The following loop will now process each question. For each one, it will:
1.  Run the RAG pipeline to generate an answer and identify the source documents.
2.  Run the Non-RAG query to generate a baseline answer.
3.  Save the comparison to a unique Markdown file in a timestamped output directory for later analysis.


In [13]:
# Create a timestamped directory for this evaluation run
run_timestamp = datetime.now().strftime("%Y-%m-%d_%H-%M-%S")
output_dir = f"evaluation_run_{run_timestamp}"
os.makedirs(output_dir, exist_ok=True)
print(f"Saving evaluation output to: {output_dir}")

for i, query in enumerate(evaluation_queries):
    # --- RAG Pipeline ---
    question_embedding = get_embedding(query)
    neighbor_ids = get_vector_search_neighbors(question_embedding)
    unique_doc_ids = parse_and_deduplicate_ids(neighbor_ids)

    # --- Non-RAG Pipeline ---
    no_rag_answer = get_no_rag_answer(query)

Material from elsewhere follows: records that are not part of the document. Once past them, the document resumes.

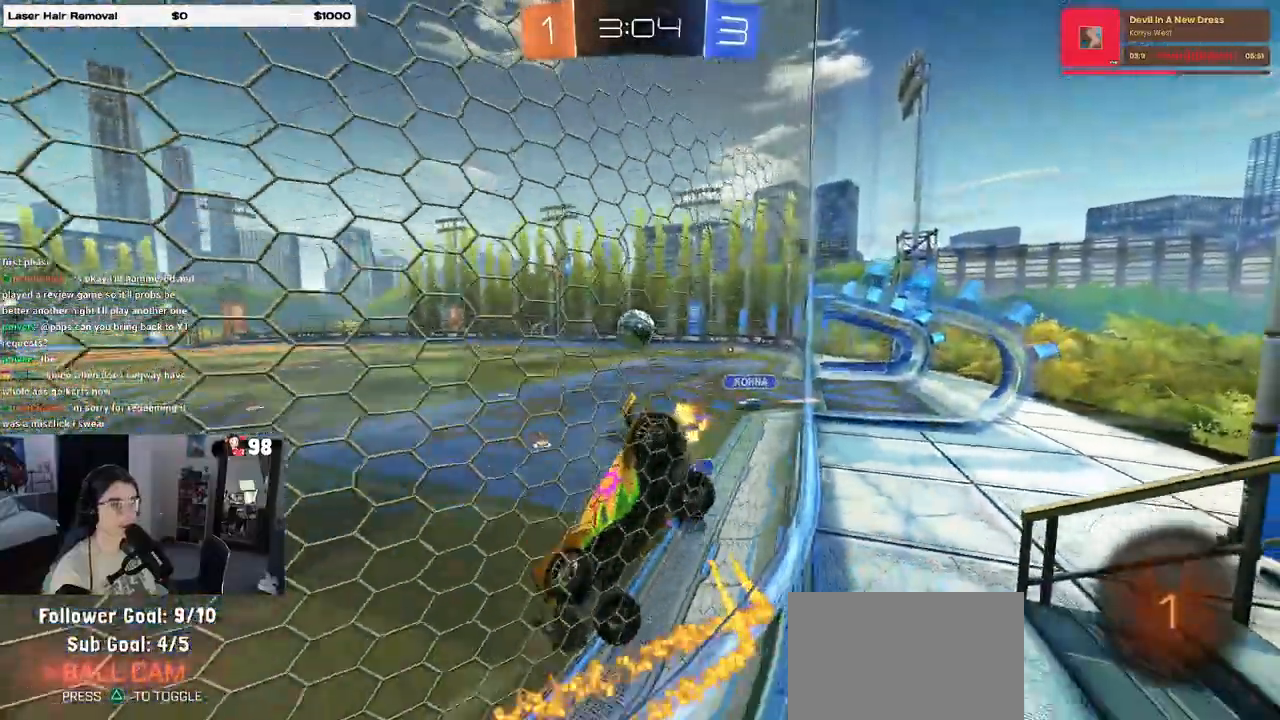
{"buttons": ["R2"], "left_stick": "center", "right_stick": "center", "events": [[200, "left_stick", "right"], [400, "left_stick", "center"]]}
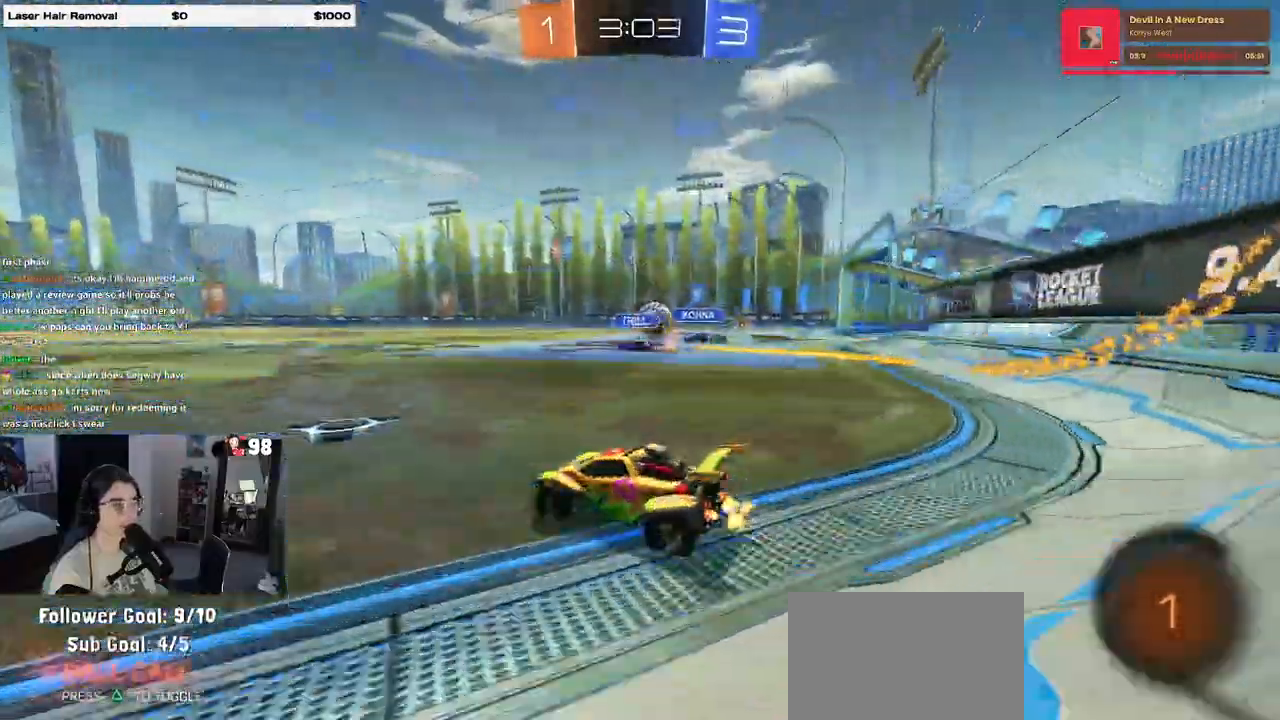
{"buttons": ["TRIANGLE", "R1", "R2"], "left_stick": "down-left", "right_stick": "center", "events": [[83, "CROSS", "down"], [83, "R1", "down"], [83, "left_stick", "up-right"], [133, "left_stick", "up-left"], [167, "CROSS", "up"], [217, "CROSS", "down"], [300, "left_stick", "down-left"], [367, "CROSS", "up"], [417, "TRIANGLE", "down"]]}
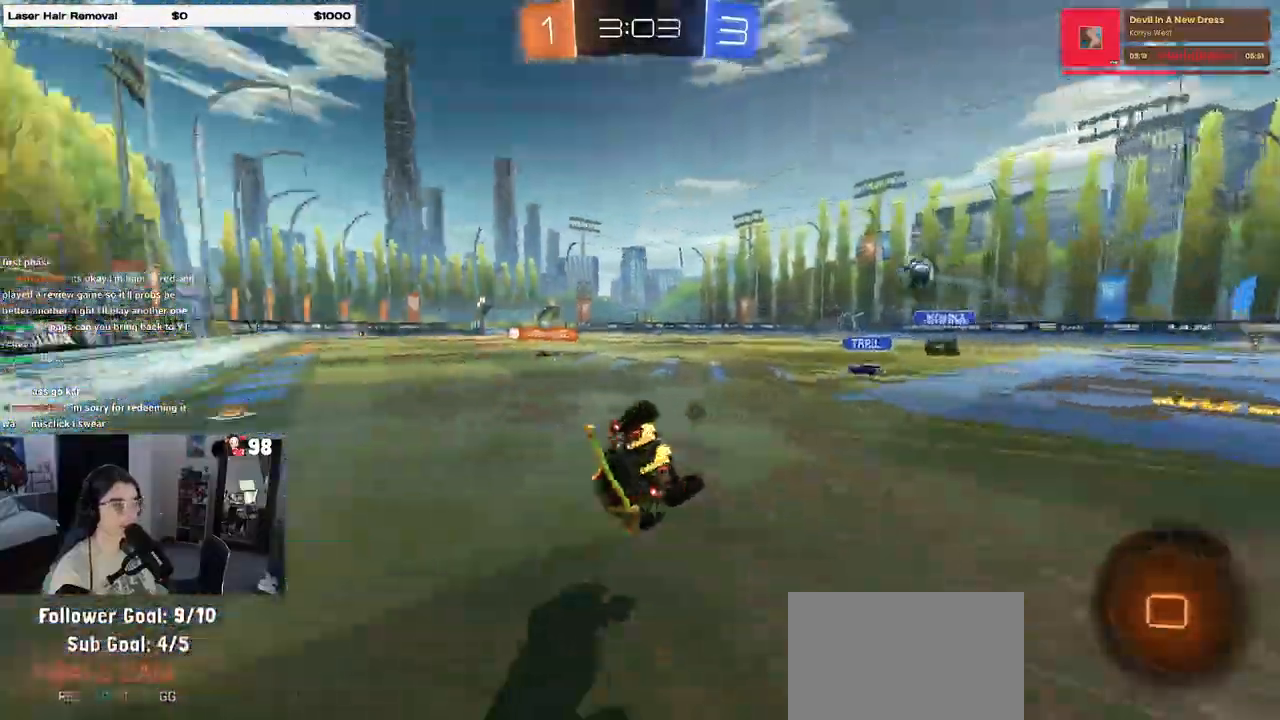
{"buttons": ["SQUARE", "R1", "R2"], "left_stick": "down-left", "right_stick": "center", "events": [[33, "TRIANGLE", "up"], [283, "SQUARE", "down"]]}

    # --- Generate Formatted Output ---
    output_md = f"""
### Question: {query}
---
<br>

**RAG-Augmented Answer:**
"""
    if unique_doc_ids:
        context, sources = fetch_documents_from_mongodb(unique_doc_ids)
        rag_answer = get_rag_answer(context, query)
        output_md += f"\n{rag_answer}\n\n"
        output_md += "**Sources Retrieved by RAG:**\n"
        for source in sources:
            output_md += f"*   Document ID: `{source['id']}`\n"

        if sources:
            output_md += "\\n**For more details, you can read the full write-ups:**\\n"
            for source in sources:
                doc_id = source.get('id')
                title = source.get('title')
                url = source.get('url')

                # If the title is missing, create a sensible default.
                if not title or title == 'N/A':
                    title = f"Write-up for CTFtime ID {doc_id}"
                
                # If the URL is missing, construct it from the document ID.
                if not url or url == 'N/A':
                    url = f"http://ctftime.org/writeup/{doc_id}"

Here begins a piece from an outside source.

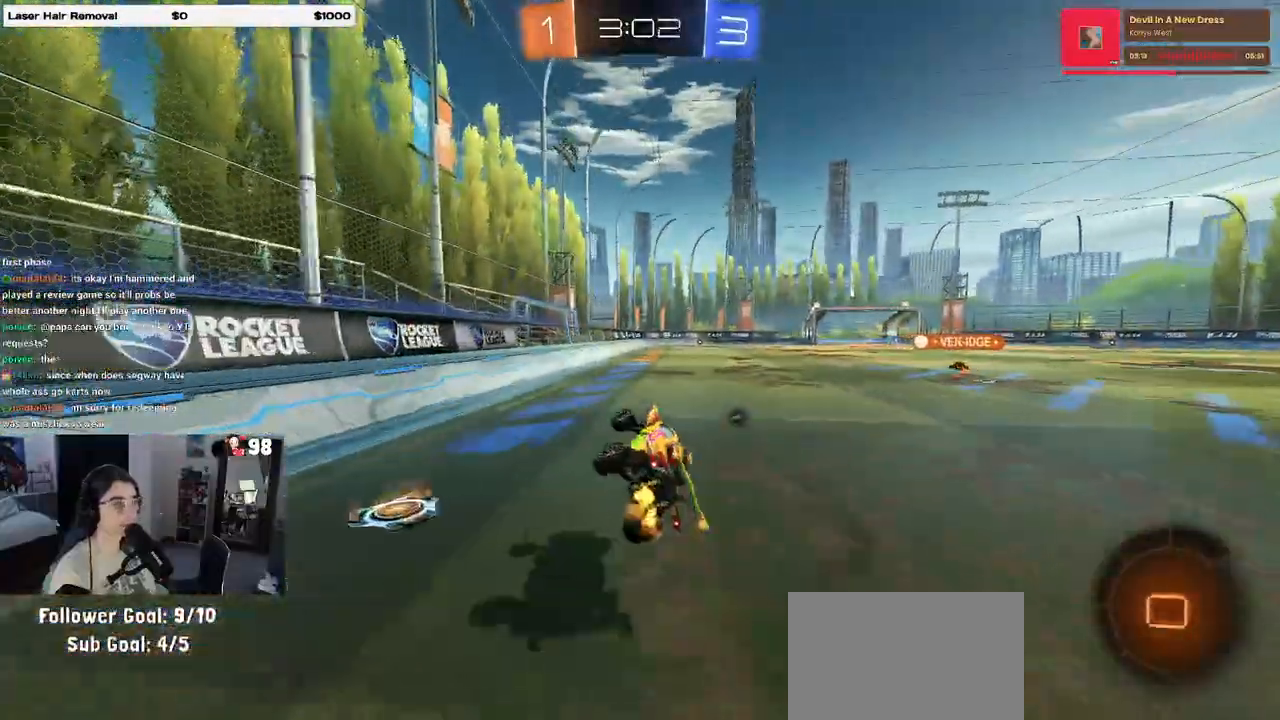
{"buttons": ["CROSS", "R2"], "left_stick": "up-right", "right_stick": "center", "events": [[83, "R1", "up"], [83, "left_stick", "center"], [150, "SQUARE", "up"], [250, "left_stick", "left"], [417, "left_stick", "center"], [433, "CROSS", "down"], [467, "left_stick", "up-right"]]}
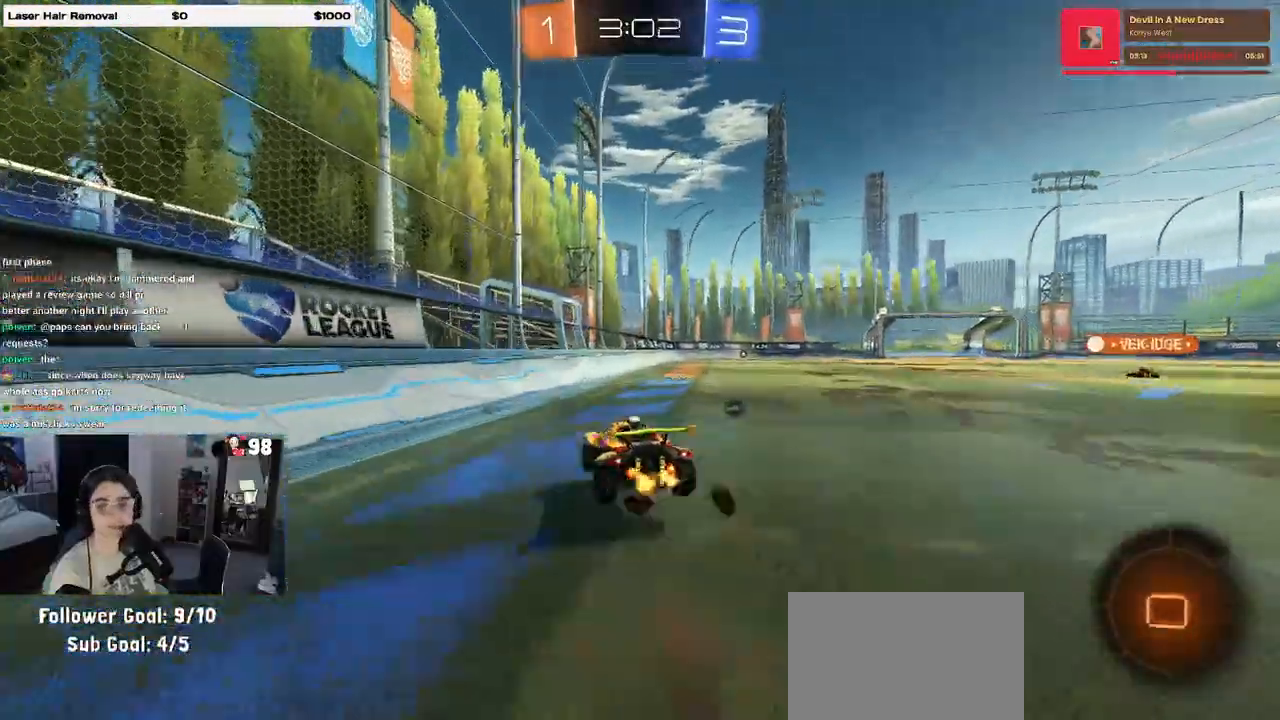
{"buttons": ["SQUARE", "R2"], "left_stick": "down-right", "right_stick": "center", "events": [[17, "CROSS", "up"], [67, "CROSS", "down"], [117, "SQUARE", "down"], [133, "left_stick", "down"], [183, "CROSS", "up"], [333, "left_stick", "down-right"]]}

                output_md += f"*   [{title}]({url})\\n"
    else:
        output_md += "\\n*No relevant context was found in the database for this query.*\\n"

    output_md += f"""
<br>

---
**Standard LLM Answer (No RAG):**

{no_rag_answer}

---
"""
    
    # --- Save to File ---
    # Create a filesystem-safe slug from the query
    slug = re.sub(r'[^\w-]', '', query.lower().replace(' ', '_'))[:50]
    filename = f"{i+1:02d}_{slug}.md"
    filepath = os.path.join(output_dir, filename)

    try:
        with open(filepath, "w", encoding="utf-8") as f:
            f.write(output_md)
        print(f"  - Saved: {filepath}")
    except Exception as e:
        print(f"  - Failed to save {filepath}: {e}")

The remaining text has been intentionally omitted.